(DATA PROVIDED Opens)
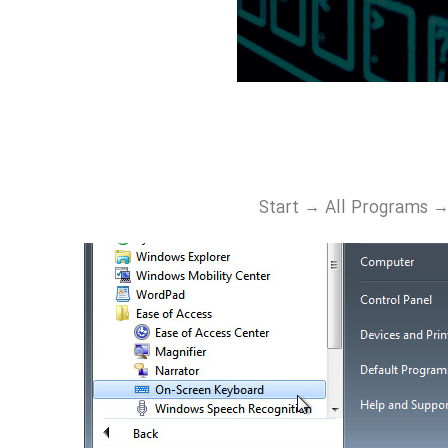
Start → All Programs →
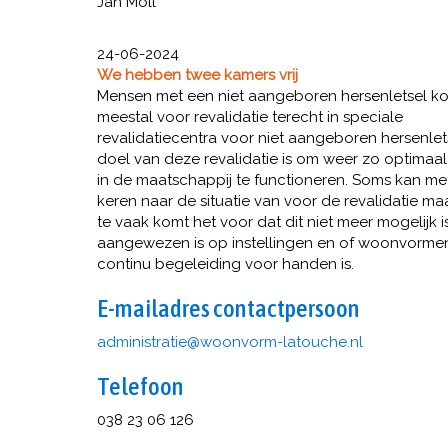
Jan Moll
24-06-2024
We hebben twee kamers vrij
Mensen met een niet aangeboren hersenletsel 
meestal voor revalidatie terecht in speciale
revalidatiecentra voor niet aangeboren hersenlets
doel van deze revalidatie is om weer zo optimaal
in de maatschappij te functioneren. Soms kan me
keren naar de situatie van voor de revalidatie ma
te vaak komt het voor dat dit niet meer mogelijk 
aangewezen is op instellingen en of woonvorme
continu begeleiding voor handen is.
E-mailadres contactpersoon
eitartsinimda
@woonvorm-latouche.nl
Telefoon
038 23 06 126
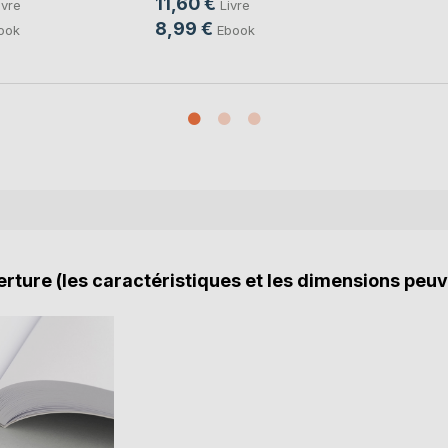
11,60 €
ivre
Livre
8,99 €
ook
Ebook
rture (les caractéristiques et les dimensions peuv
(DATA PROVIDED Closes)
For each line above that holds the string "niet", provide a copy of that line.

Mensen met een niet aangeboren hersenletsel 
revalidatiecentra voor niet aangeboren hersenlets
te vaak komt het voor dat dit niet meer mogelijk 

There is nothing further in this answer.